In the beginning

I recently attended an Informal Learning Unworkshop facilitated by Harold Jarche. It has inspired me to investigate further blogging and to jump onto the blogging bandwagon.

When blogs first came out, I didn’t see what all the fuss was about. I really didn’t see how they could be applied as a learning tool. I dismissed the idea as a passing fad that would likely die off, as many new technologies are wont to do. The Information Learning Unworkshop helped me re-examine blogging. It has come a long way in the last few years. I think the RSS services have made the technology viable. Without the RSS feeds, you’d have to keep checking websites. I’d never have the patience to keep re-looking. I need the technology to be more of a push then a pull.

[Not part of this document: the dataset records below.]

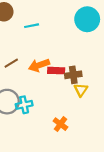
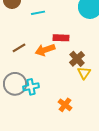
red rectangle: (56, 71) -> (61, 38), moved
brown cross: (73, 75) -> (77, 59), turned -35

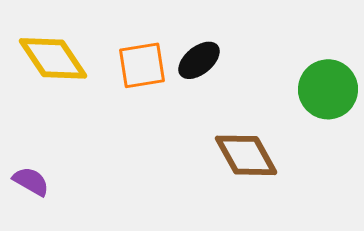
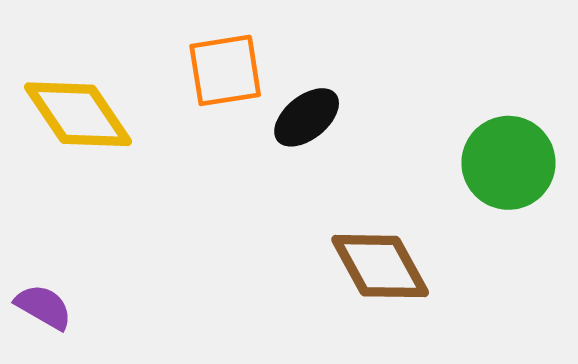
orange square: (142, 65) -> (225, 70), moved

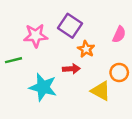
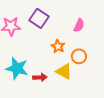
orange star: (86, 49) -> (58, 46), moved
red arrow: (71, 69) -> (40, 77), moved

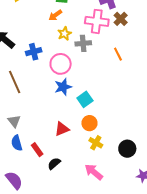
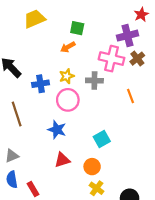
yellow star: (65, 34) -> (67, 76), moved
blue star: (63, 87) -> (57, 130), moved, turned 30
cyan square: (85, 99) -> (102, 139), moved
gray triangle: (14, 121) -> (12, 156), turned 40
red triangle: (62, 129) -> (62, 160), moved

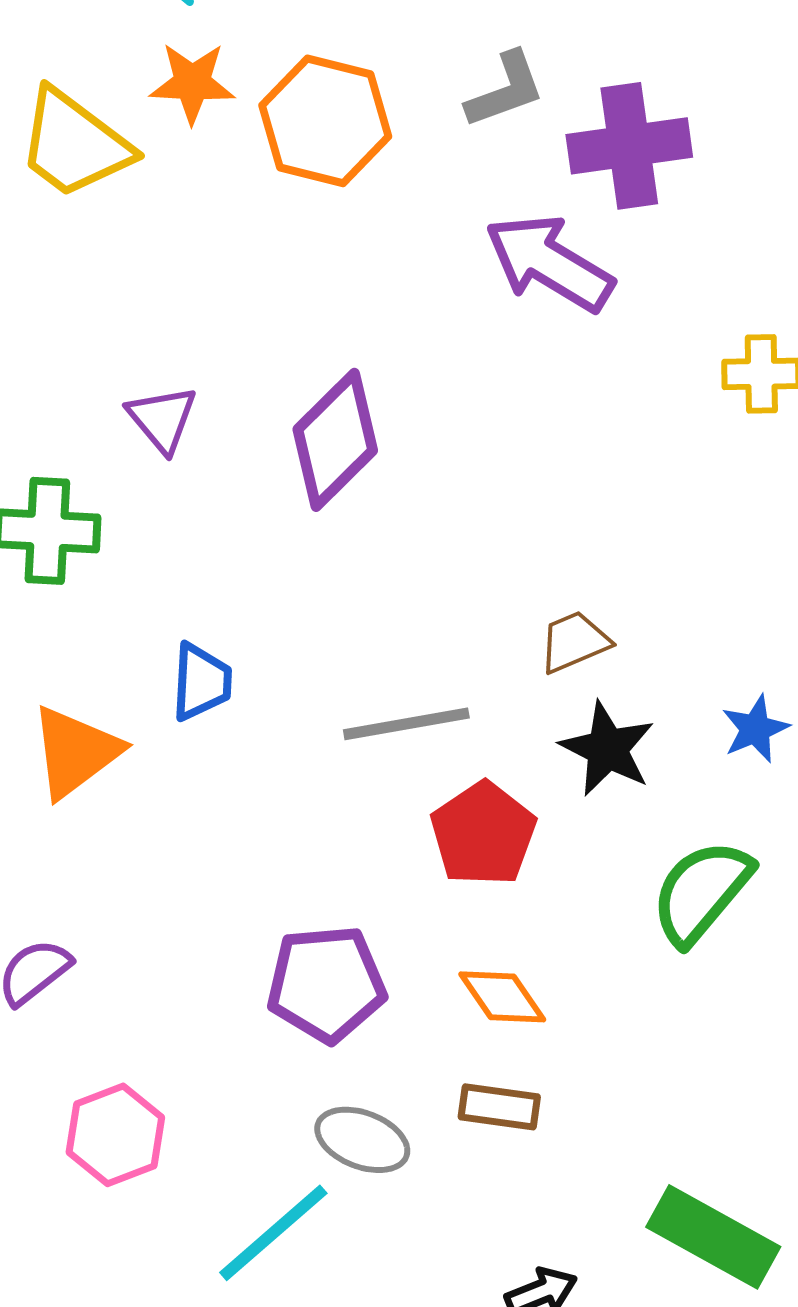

Blog + RSS is a pull-push technology. I still need to go to a website to see my feeds, but I don’t need to go to each blog, and I don’t need to remember which blogs I care about. I go to one site, my Internet based RSS reader, and all the blogs I care about are available. What’s great about that, is that I only need to remember one URL! … So, the blog is a pull and the RSS is a push (ish) … hence pull-push.

Now, I have one more URL to remember, the URL to post to this Blog!

The Human Internet
Whilst skiing in the Gatineau Hills yesterday, it occurred to me that blogging makes the Internet human. Actually, it makes the websites on the Internet human. Before the blogging craze, you had static websites that people occasionally updated. They were very impersonal, and typically contained information, but didn’t contain things like, “this is what I did on my vacation”. When you read a persons blog, you see some of their personality. They are human. So blogs make the Internet human.

One response

  1. Harold Jarche Avatar

    Welcome to blogging and finding your online voice 🙂

    I think that this post by Tom Haskins sums up the power of connected conversations through blogs.